Pondamali is one of the journalists facing criminal charges by the PF regime for their alleged link to Zambian Watchdog – this publication. Two other journalists are still facing and suffering trials and tribulations in Lusaka at the hands of the PF regime which is intolerant of divergent news.
Delivering judgment in a packed courtroom in Kabwe today, Magistrate Maxwel Shiwanga said the state had failed to prove that Pondamali was in unlawful possession of the military stores. He upheld the evidence given by defence witnesses that the pamphlets where brought for photocopying at his (Pondamali’s) telecentre by soldiers.
State agents abducted Pondamali last year and locked him up in a filthy police cell for a night before staging an early morning raid at his residence searching
for seditious materials. They confiscated computers and an assortment of documents and books from the house. The materials confiscated included children’s school books and comedy videos.
After an unfruitful search, police framed him with four charges of possession of military pamphlets, theft of a library book, attempted escape from lawful custody and malicious damage to police vehicle.
Pondamali was later granted bail by the court but police officers under instructions from PF leaders instead whisked him to a remand prison and after falling ill he was chained to a government hospital bed while being guarded by armed policemen.

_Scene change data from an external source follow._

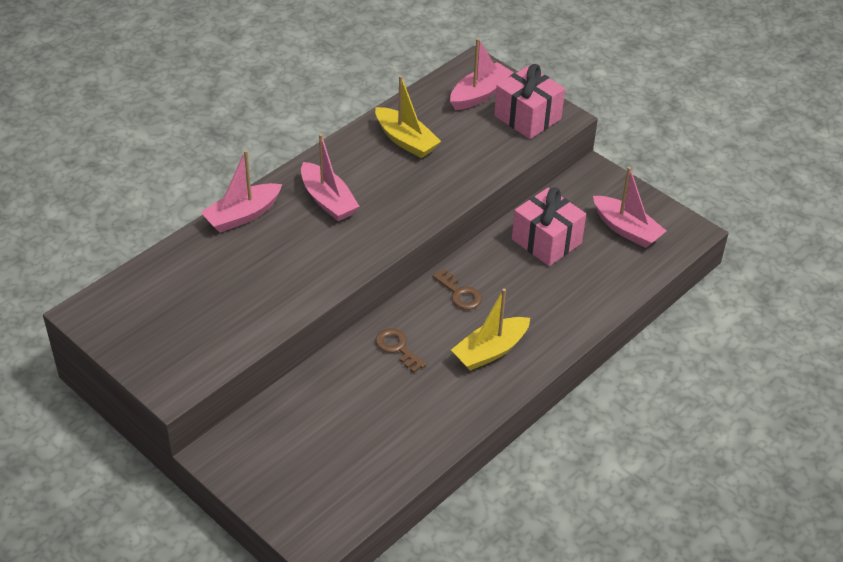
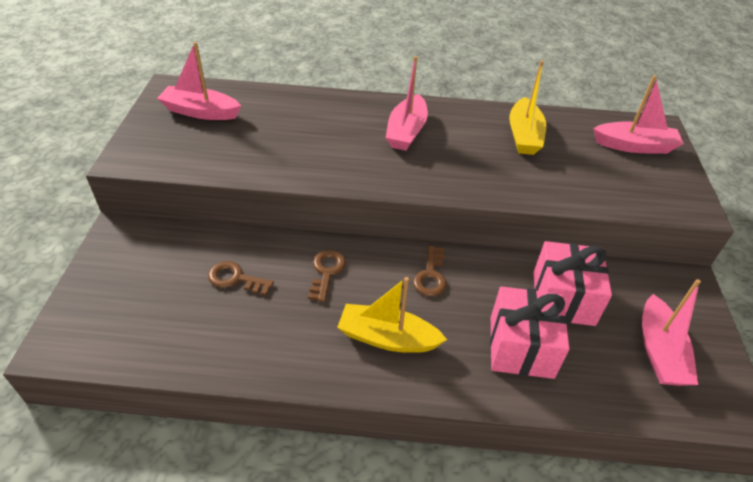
camera: 50 degrees right, 0 degrees up
pink boat [201,150,282,233] -> pink boat moved to [157,42,241,120]
pink gift [494,64,565,139] -> pink gift moved to [490,286,570,379]
none -> brown key [208,261,274,295]

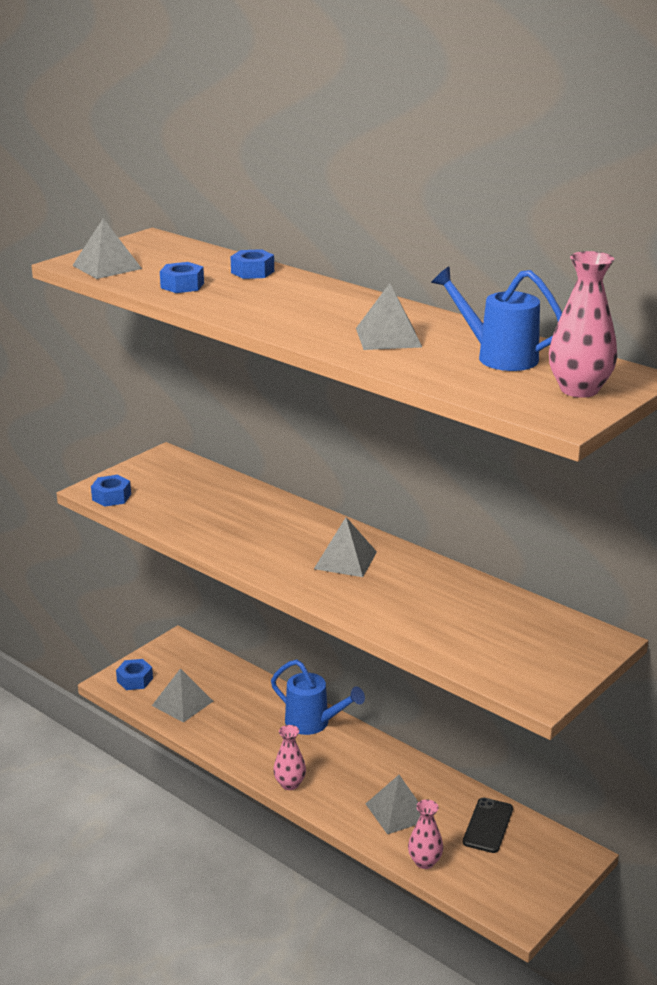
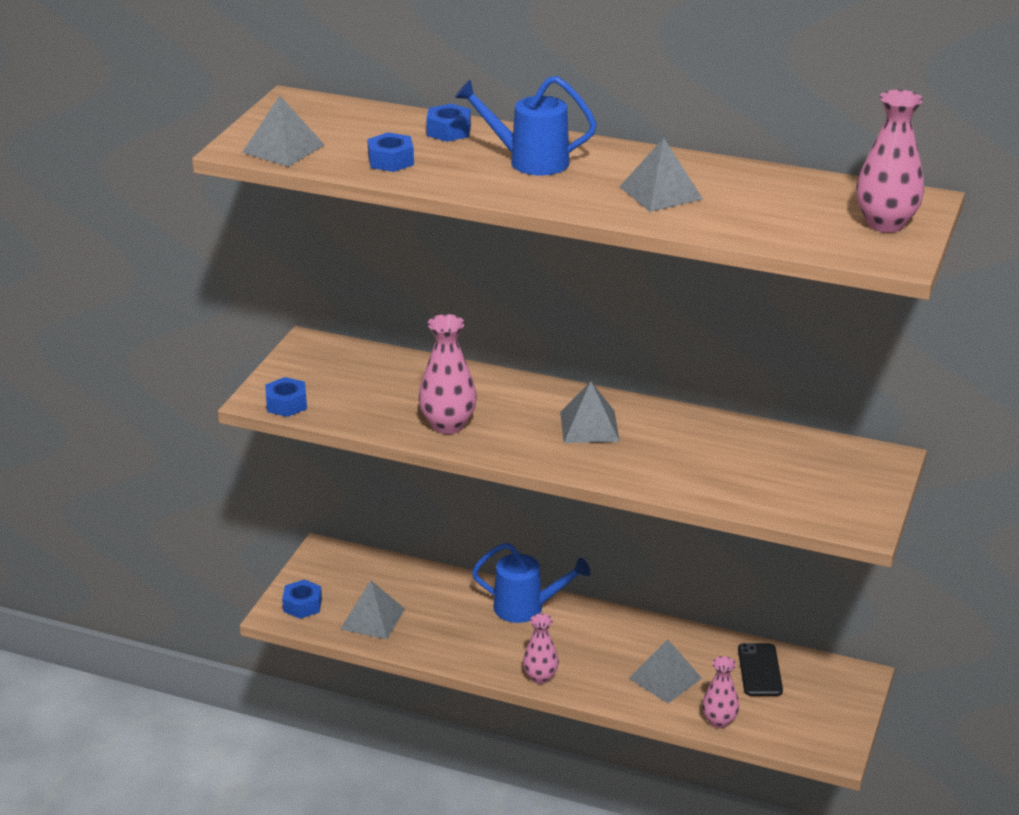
camera: 20 degrees left, 5 degrees up
blue watering can [431,266,562,371] -> blue watering can moved to [455,76,597,176]
none -> pink vase [419,314,477,434]

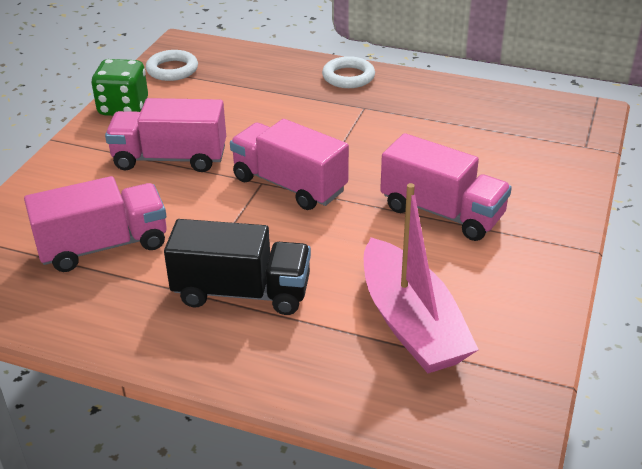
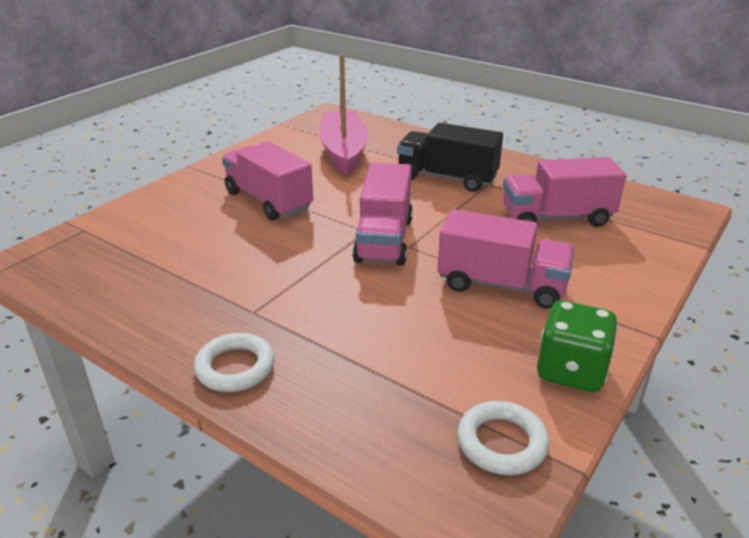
camera: 165 degrees left, 5 degrees down
pink truck [230,119,349,210] -> pink truck turned 45 degrees clockwise [352,163,413,266]

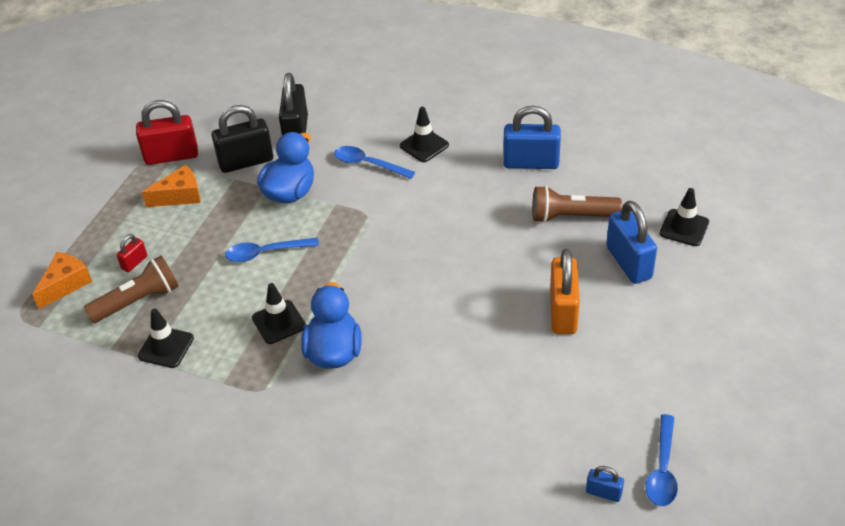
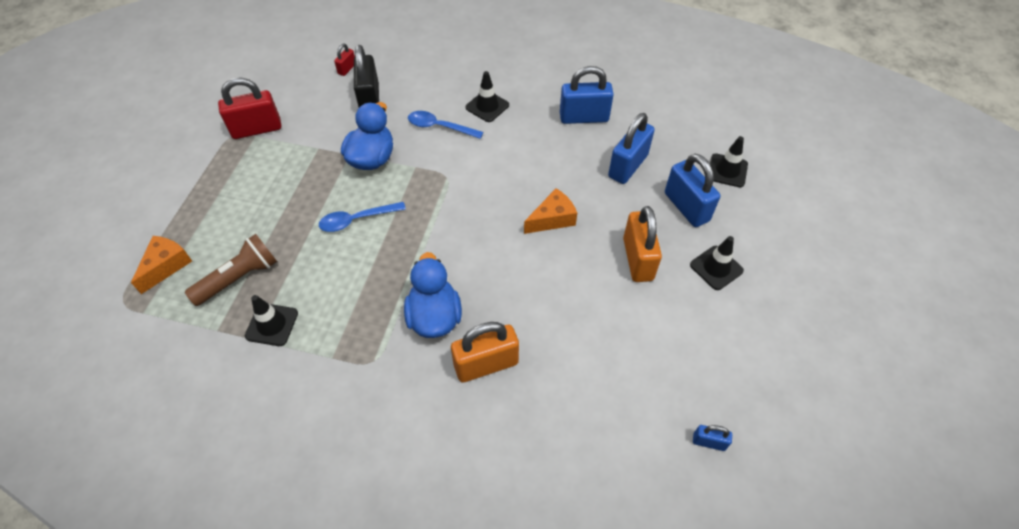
camera: 10 degrees left, 10 degrees up
red padlock [116,234,147,272] -> red padlock moved to [334,44,355,76]
orange cheese [142,165,200,207] -> orange cheese moved to [524,188,577,234]
black padlock [212,105,273,173] -> none
black traffic cone [252,283,306,344] -> black traffic cone moved to [690,236,744,290]
brown flashlight [532,186,622,223] -> blue padlock [608,113,655,184]
blue spoon [646,414,678,506] -> none
none -> orange padlock [451,322,519,383]

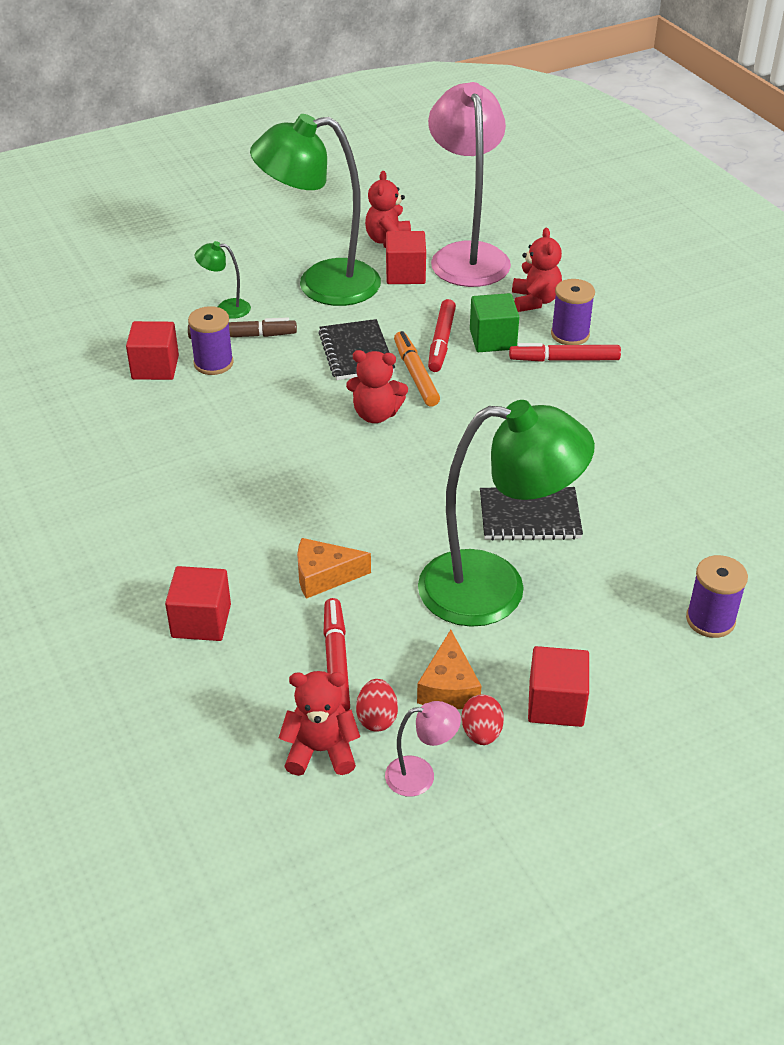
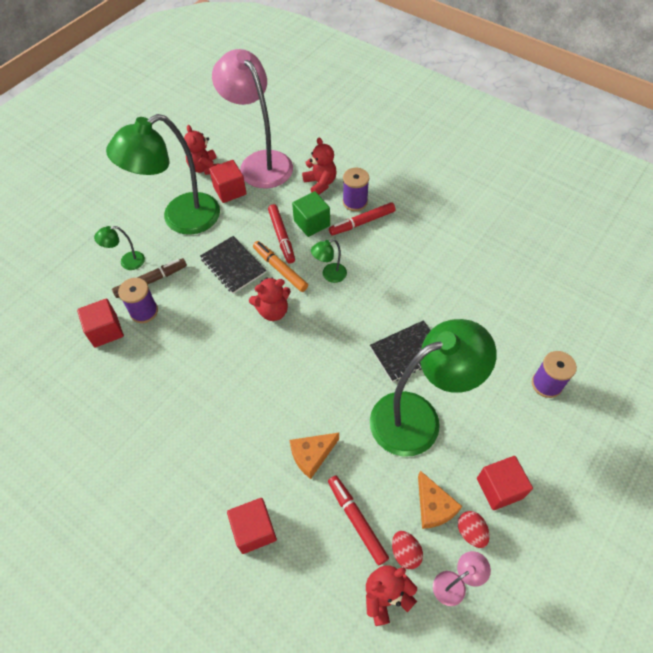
camera: 25 degrees left, 15 degrees up
none -> green lamp [311,239,347,283]

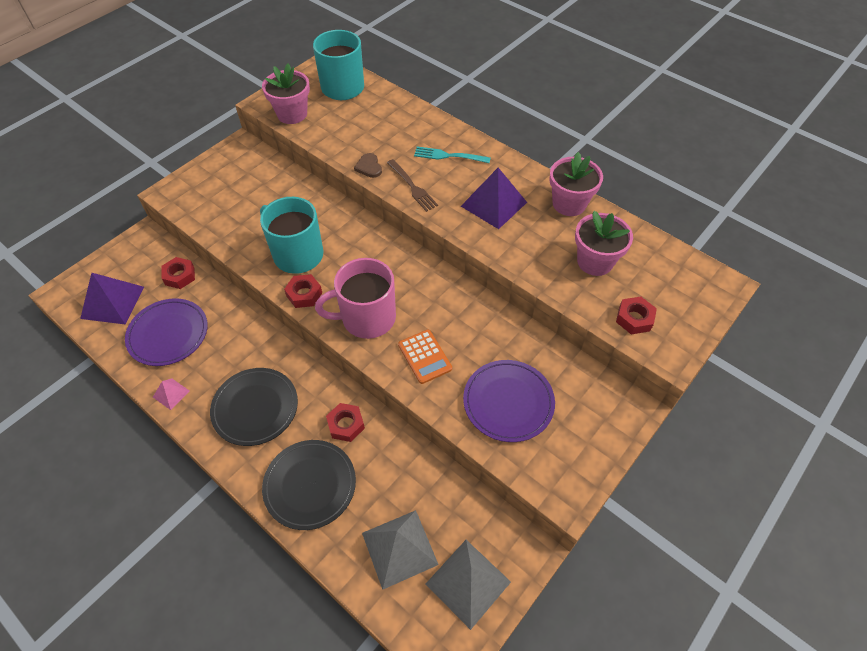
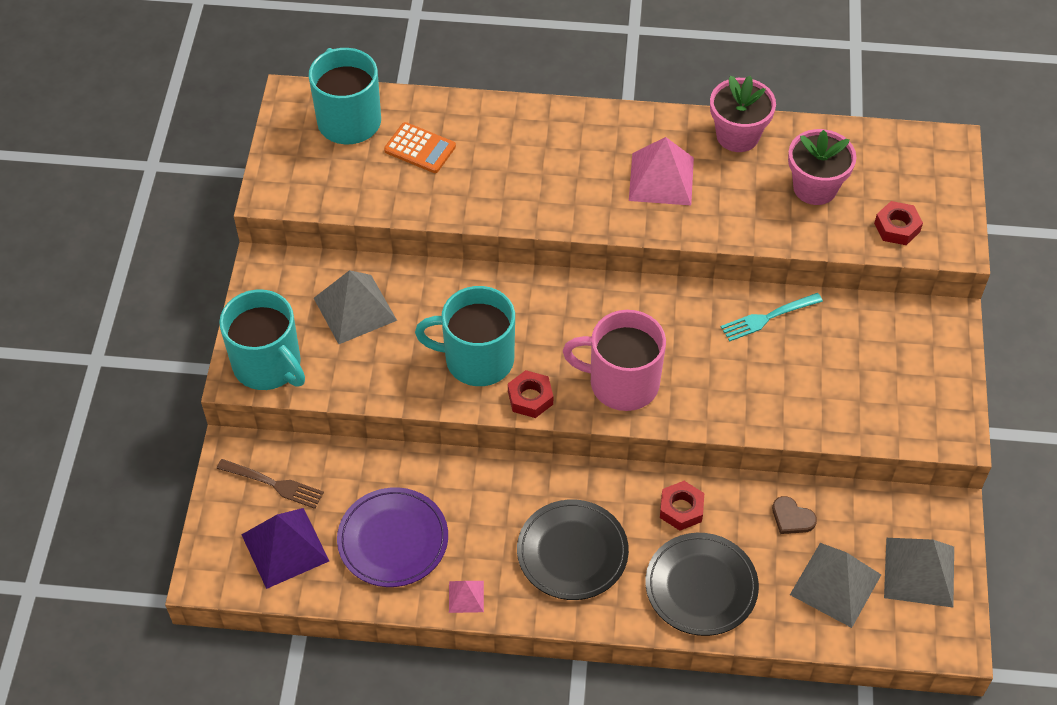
camera: 35 degrees left, 0 degrees up
red nut [162,257,195,289] -> none
pink flower pot [262,63,310,124] -> none
pink mug [315,258,396,339] -> pink mug turned 60 degrees clockwise [563,310,666,411]
brown heart [354,153,382,178] -> brown heart moved to [772,496,817,534]
brown fork [387,159,438,212] -> brown fork moved to [216,459,324,509]
orange calculator [398,330,452,384] -> orange calculator moved to [384,122,456,173]
turquoise fork [414,146,491,163] -> turquoise fork moved to [721,293,823,341]
purple pyramid [461,168,527,229] -> pink pyramid [629,137,694,205]
purple plate [463,360,555,442] -> none
none -> turquoise mug [219,290,305,390]
none -> grey pyramid [314,270,397,344]

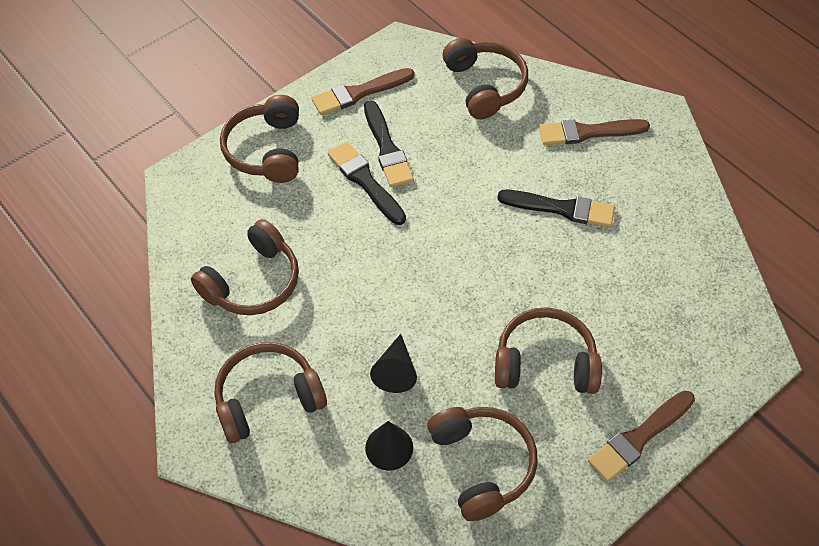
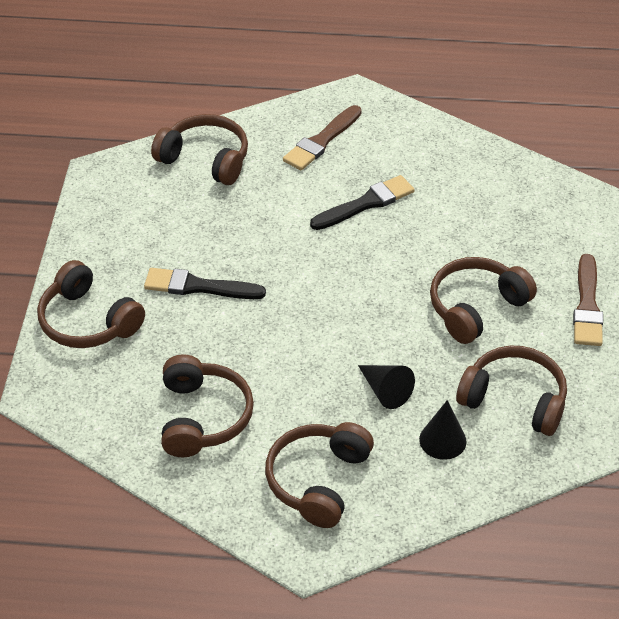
camera: 45 degrees left, 10 degrees down
brown brush [312,68,414,115] -> none
black brush [364,100,414,187] -> none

Meanwhile Kabwe based prominent lawyer Mulilo Kabesha of Kabesha and company has warned law enforcement officers not to be used by people in leadership to persecute perceived enemies. Kabesha who represented Pondamali in all the four charges said that the continued statement by junior officers that they were working under instructions was unacceptable.
He described the judgment as ‘landmark’ and hoped that lessons have been learnt from his client’s persecution. He also said that he was to meet with his client to plan the next step, the state has been granted 14 days in which to appeal the judgment.